Last question: does your own doctor use an EMR? Would you go see a new doctor who didn’t?
That’s a great question because I’m over 50, I see an internist; and the IM center doesn’t do pap smears, so I see a GYN. They both are using an EMR and they both have opportunities to use it a little bit better. They don’t take advantage of all the portal services they could.
One of them does a great job of having all lab results and the like available and sitting there talking to you about your labs is just fantastic. That’s ideal because we can both be engaged at the same time and I can take them home with me if I want to.
The other one maybe doesn’t do as great a job at conveying some of the follow-on things that an EHR can do for the patient. Primary care doctors, and really GYN is primary care world and not the OB world, and for internal medicine, I think they’re above average.
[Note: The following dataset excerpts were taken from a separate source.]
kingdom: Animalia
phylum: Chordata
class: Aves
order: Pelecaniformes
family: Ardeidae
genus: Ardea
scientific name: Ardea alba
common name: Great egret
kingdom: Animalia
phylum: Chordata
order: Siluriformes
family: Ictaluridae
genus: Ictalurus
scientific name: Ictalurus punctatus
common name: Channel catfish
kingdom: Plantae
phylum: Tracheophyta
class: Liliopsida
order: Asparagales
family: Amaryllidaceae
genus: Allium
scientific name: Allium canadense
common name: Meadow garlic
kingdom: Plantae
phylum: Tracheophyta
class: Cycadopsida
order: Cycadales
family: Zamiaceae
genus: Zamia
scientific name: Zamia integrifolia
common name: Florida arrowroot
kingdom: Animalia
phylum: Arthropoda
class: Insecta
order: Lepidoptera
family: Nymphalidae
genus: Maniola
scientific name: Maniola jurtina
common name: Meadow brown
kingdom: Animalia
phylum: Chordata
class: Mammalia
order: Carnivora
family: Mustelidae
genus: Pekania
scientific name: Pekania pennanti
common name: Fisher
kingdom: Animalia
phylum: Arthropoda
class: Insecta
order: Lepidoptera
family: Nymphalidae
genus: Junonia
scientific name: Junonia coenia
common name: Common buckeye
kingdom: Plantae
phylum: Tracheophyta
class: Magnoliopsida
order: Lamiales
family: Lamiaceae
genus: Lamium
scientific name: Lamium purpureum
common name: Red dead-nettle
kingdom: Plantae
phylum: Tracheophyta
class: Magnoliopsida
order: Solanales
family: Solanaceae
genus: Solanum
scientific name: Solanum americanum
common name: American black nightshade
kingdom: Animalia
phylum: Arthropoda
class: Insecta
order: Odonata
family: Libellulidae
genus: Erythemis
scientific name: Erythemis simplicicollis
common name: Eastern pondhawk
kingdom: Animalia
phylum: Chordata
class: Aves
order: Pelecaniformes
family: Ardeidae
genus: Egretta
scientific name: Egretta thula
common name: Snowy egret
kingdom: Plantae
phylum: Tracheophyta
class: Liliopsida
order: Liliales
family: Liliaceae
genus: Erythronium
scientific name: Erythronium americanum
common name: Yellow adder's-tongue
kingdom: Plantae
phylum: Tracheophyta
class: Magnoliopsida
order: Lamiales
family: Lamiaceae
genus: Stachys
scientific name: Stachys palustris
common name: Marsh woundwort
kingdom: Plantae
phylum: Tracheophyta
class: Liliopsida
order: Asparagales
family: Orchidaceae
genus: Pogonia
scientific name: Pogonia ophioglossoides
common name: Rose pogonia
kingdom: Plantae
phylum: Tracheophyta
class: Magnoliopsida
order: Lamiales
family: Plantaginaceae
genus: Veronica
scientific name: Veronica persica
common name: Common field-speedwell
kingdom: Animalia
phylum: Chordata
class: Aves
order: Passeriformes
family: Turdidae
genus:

Would I change? That’s an interesting question. I’m a very healthy 54-year-old female who’s active and exercises, no medication, not overweight, nothing, and I don’t feel like that’s a critical factor for me. However, for my mother, who I’ve been following around for lots of care and lots of physicians, it’s a tremendous asset for her physician to have that EMR. That might have been a different situation if we couldn’t exchange information between collaborating physicians in different cities if they didn’t have that.